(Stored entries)
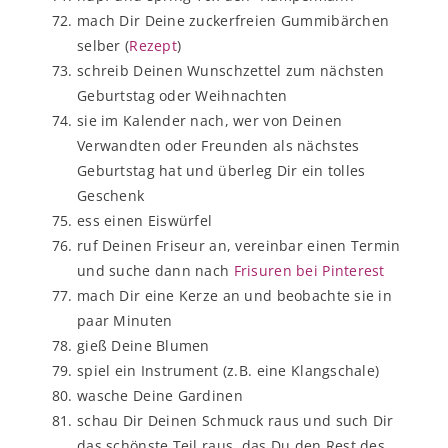
mach Dir Deine zuckerfreien Gummibärchen
selber (
Rezept
)
schreib Deinen Wunschzettel zum nächsten
Geburtstag oder Weihnachten
sie im Kalender nach, wer von Deinen
Verwandten oder Freunden als nächstes
Geburtstag hat und überleg Dir ein tolles
Geschenk
ess einen Eiswürfel
ruf Deinen Friseur an, vereinbar einen Termin
und suche dann nach
Frisuren bei Pinterest
mach Dir eine Kerze an und beobachte sie in
paar Minuten
gieß Deine Blumen
spiel ein Instrument (z.B. eine Klangschale)
wasche Deine Gardinen
schau Dir Deinen Schmuck raus und such Dir
das schönste Teil raus, das Du den Rest des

Task directions – Transcribe exactly, and only, the lines from the one with "Verwandten oder Freunden als nächstes" through the last line of the data.

Solution below –
Verwandten oder Freunden als nächstes
Geburtstag hat und überleg Dir ein tolles
Geschenk
ess einen Eiswürfel
ruf Deinen Friseur an, vereinbar einen Termin
und suche dann nach
Frisuren bei Pinterest
mach Dir eine Kerze an und beobachte sie in
paar Minuten
gieß Deine Blumen
spiel ein Instrument (z.B. eine Klangschale)
wasche Deine Gardinen
schau Dir Deinen Schmuck raus und such Dir
das schönste Teil raus, das Du den Rest des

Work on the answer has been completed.